*** Begin section ***

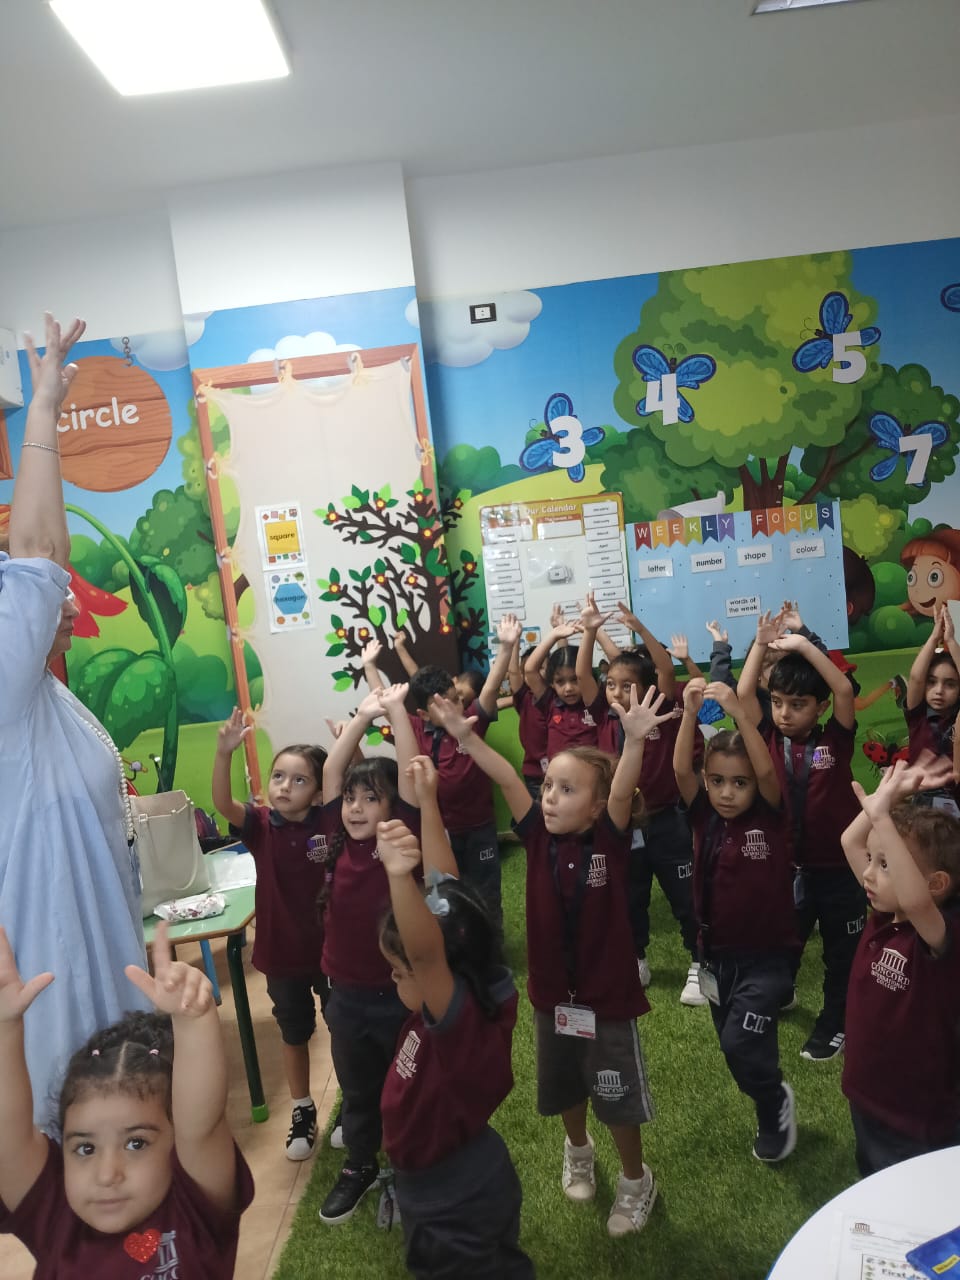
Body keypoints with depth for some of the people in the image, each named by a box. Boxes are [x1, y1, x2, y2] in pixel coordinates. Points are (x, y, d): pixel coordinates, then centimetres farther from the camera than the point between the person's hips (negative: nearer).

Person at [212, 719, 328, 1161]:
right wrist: (224, 753, -48)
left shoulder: (329, 824, -14)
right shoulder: (260, 824, -14)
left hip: (331, 948, -1)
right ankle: (302, 1112, 41)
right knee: (294, 1034, 20)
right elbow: (222, 803, -31)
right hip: (281, 952, 1)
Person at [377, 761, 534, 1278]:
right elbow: (447, 888, -13)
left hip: (457, 1207, -8)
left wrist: (400, 877, -74)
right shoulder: (472, 996, -14)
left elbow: (426, 951, -57)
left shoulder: (460, 1018, -34)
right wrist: (426, 800, -12)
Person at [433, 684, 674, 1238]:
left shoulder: (610, 839, -18)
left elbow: (622, 791, -36)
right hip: (552, 991, 4)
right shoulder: (540, 836, -10)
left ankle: (637, 1179, 41)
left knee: (619, 1097, 14)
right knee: (565, 1089, 25)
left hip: (608, 996, -4)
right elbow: (508, 780, -19)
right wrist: (467, 737, -30)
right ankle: (578, 1150, 55)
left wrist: (634, 740, -54)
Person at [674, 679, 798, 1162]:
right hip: (717, 954, 5)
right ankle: (771, 1105, 43)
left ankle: (775, 1101, 17)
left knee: (740, 1042, -14)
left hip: (766, 956, -5)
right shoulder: (705, 817, -5)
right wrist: (690, 713, -31)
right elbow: (680, 769, -19)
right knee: (736, 1047, 17)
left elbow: (767, 770, -30)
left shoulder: (771, 818, -13)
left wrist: (738, 712, -38)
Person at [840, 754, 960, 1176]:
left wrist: (882, 818, -52)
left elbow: (916, 901, -51)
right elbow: (850, 843, -1)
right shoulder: (883, 916, -7)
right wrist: (891, 795, -12)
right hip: (867, 1095, 7)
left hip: (918, 1121, -7)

*** End section ***

## ASSIGNED TASK:
From the entries above, pull out every line that contains the word "elbow". Match case exactly.

## EXERCISE RESULT:
right elbow: (222, 803, -31)
right elbow: (447, 888, -13)
left elbow: (426, 951, -57)
left elbow: (622, 791, -36)
right elbow: (508, 780, -19)
right elbow: (680, 769, -19)
left elbow: (767, 770, -30)
left elbow: (916, 901, -51)
right elbow: (850, 843, -1)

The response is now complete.